Dr Wayne Mackintosh is taking education to the world. Photo
by Peter McIntosh/Getty Images.
A revolutionary education system is sweeping the world
and the blackboard is right here, in Dunedin. Nigel Benson
learns new stuff.
"This is the most rewarding thing I have done in my whole
career," Dr Wayne Mackintosh muses in the sun outside Otago
Polytechnic.
It's one of the last things he says during our interview.
And it's also, perhaps, the most revealing.
Dr Mackintosh (46) has good reason to feel satisfied.
More than nine million of them, in fact.
His brainchild, WikiEducator, has become an educational
phenomenon taking the world by storm, linking learners with
free learning materials through the medium of the internet.
"It's a return to the core values of education, the sharing
of knowledge and learning materials.
"It's about sharing knowledge and the sustainability of
education.
"We want to build a community and offer free training to any
warm-blooded mammal on the planet to acquire," Dr Mackintosh
says.
Home base for this global and borderless, boundless utopian
vision is Dunedin's Otago Polytechnic campus, which Dr
Mackintosh says is an exemplar of his brave new world of
education.
Indeed, the polytechnic has embraced the WikiEducator
philosophy of sharing knowledge.
Sharing it freely, willingly and globally.
While WikiEducator may be relatively little known outside
education circles to date, most will have come across its
internet cousin, Wikipedia, that growing interactive
repository of wisdom with an answer for almost any internet
search.
"What Wikipedia has done for knowledge it is now doing for
educating systems. [WikiEducator's] an amazing project in
which New Zealand is taking the lead," Dr Mackintosh says.

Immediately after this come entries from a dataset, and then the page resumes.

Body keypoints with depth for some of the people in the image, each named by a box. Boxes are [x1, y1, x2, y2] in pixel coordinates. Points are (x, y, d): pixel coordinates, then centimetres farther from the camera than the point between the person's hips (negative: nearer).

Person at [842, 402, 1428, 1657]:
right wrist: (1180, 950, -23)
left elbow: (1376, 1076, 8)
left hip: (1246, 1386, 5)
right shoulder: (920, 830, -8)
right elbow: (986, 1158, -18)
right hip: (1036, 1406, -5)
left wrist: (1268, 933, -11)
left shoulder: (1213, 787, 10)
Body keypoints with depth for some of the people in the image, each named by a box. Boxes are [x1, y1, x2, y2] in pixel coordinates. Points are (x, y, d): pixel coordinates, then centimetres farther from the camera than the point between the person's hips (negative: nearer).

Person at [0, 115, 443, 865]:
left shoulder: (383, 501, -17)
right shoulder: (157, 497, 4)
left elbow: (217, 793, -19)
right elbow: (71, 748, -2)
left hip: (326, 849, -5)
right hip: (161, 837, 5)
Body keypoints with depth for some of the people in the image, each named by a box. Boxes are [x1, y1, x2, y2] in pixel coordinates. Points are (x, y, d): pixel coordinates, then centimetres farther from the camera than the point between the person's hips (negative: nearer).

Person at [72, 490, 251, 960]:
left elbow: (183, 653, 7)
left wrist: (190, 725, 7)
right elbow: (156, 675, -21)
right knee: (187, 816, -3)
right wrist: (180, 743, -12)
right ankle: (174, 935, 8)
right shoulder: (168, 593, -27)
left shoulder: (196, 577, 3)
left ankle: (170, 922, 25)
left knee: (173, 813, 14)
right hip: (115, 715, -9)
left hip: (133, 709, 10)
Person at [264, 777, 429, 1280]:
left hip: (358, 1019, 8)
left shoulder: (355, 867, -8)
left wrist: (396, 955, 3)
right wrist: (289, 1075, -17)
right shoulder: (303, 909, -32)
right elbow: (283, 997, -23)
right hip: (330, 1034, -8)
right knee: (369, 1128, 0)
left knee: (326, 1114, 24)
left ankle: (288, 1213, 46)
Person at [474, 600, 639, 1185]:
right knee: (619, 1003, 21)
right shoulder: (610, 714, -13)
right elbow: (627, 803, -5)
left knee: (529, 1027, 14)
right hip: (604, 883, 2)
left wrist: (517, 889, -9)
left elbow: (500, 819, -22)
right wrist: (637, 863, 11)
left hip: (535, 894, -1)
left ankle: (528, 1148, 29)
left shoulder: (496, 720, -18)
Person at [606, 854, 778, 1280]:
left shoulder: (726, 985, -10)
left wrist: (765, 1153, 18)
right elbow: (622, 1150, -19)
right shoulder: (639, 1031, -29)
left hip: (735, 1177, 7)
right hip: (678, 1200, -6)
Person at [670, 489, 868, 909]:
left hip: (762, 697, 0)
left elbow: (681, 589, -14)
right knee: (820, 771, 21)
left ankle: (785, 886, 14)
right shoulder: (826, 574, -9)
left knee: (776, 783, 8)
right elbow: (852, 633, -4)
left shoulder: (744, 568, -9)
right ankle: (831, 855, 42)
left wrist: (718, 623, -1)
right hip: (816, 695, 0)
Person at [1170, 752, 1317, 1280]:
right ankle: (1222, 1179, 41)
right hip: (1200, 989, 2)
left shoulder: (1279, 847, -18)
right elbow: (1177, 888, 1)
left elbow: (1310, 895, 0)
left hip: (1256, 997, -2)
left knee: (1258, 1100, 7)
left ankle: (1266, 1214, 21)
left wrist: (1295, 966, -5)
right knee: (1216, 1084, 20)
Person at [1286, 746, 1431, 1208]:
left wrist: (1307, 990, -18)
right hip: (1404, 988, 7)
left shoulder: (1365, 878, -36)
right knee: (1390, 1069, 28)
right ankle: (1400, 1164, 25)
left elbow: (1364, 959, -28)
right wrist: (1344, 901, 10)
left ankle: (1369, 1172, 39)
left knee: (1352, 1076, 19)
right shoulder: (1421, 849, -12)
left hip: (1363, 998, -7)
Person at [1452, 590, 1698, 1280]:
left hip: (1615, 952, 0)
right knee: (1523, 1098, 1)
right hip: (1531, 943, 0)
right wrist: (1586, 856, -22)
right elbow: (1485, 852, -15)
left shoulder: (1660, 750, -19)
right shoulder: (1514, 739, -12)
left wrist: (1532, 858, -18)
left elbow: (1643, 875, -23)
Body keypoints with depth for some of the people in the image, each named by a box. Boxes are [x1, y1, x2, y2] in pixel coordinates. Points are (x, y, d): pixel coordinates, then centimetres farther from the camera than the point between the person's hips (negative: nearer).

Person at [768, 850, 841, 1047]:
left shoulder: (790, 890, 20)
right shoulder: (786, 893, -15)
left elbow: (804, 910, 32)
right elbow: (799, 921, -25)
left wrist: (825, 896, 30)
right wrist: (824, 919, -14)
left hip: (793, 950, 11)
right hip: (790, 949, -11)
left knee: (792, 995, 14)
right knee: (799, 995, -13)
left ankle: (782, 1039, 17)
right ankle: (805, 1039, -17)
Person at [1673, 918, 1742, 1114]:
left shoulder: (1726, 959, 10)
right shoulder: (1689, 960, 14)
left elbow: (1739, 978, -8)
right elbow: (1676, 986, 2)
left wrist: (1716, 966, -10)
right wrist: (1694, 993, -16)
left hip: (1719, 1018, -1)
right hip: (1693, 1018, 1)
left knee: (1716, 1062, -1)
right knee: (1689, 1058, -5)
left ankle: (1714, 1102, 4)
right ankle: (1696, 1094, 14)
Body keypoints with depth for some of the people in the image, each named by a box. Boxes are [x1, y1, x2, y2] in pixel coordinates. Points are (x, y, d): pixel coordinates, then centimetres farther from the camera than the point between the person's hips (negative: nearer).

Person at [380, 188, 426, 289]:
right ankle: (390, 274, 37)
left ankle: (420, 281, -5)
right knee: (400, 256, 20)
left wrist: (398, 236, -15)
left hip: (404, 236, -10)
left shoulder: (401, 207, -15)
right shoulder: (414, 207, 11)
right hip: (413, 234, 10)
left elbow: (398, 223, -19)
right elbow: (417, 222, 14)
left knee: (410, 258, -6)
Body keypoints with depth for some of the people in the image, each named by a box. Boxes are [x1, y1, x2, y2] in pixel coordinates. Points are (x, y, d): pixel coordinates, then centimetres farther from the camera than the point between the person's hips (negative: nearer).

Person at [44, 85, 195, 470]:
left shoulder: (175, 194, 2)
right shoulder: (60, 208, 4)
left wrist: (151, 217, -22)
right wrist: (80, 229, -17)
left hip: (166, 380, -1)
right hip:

It is still a young project but has grown quickly.
Dr Mackintosh set up the prototype of WikiEducator on a
desktop machine in February, 2006, and registered the
WikiEducator domain name the same month.
WikiEducator is now being used by more than 110 countries and
receiving more than nine million hits a month.
It became an independent entity on July 1, headquartered at
the new International Centre for Open Education at Otago
Polytechnic.
"This global interaction is centred here.
"It's headquartered here in Dunedin," Dr Mackintosh says.
This is, though, a genuinely international enterprise, so the
WikiEducator website (WikiEducator.org) - powered by open
source (i.e. free) software, naturally - is hosted by the
Athabasca University, in Alberta, Canada, and it also has the
backing of the Canada-based Commonwealth of Learning.
Through the website, educators anywhere in the world can
share classroom resources, lecture notes, textbooks and
planning and policy documents.
Users make donations to a virtual honesty box, with the money
used to commission more resources and to train more people to
use the site.
The ability of the Otago institution to become involved has
been aided by its approach to intellectual property.
"Otago Polytechnic is the first tertiary institution in the
world to adopt a creative commons open content intellectual
property policy," Dr Mackintosh says.
The policy allows others to copy, distribute and transmit and
adapt materials generated there, as long as credit is given.
"For example, midwifery training materials developed on
WikiEducator at Otago Polytechnic can help deliver babies in
Bangladesh, because the materials can be customised and
adapted for local contexts and cultures," Dr Mackintosh says.
"The issue here is life skills for the future.
"It should be possible, technologically, to develop free
digital resources for every subject on the planet."
Dr Mackintosh intends to develop free digital resources in
support of all national curricula by 2015.
He has previously worked as an education specialist at the
Commonwealth of Learning, University of South Africa and
University of Auckland, where he founded the Centre for
Flexible and Distance Learning.
"It's an obsession for me.
"My passion is education.
"I'm a teacher by training and teachers want to collaborate.
"Give them space to do this and it comes naturally," he says.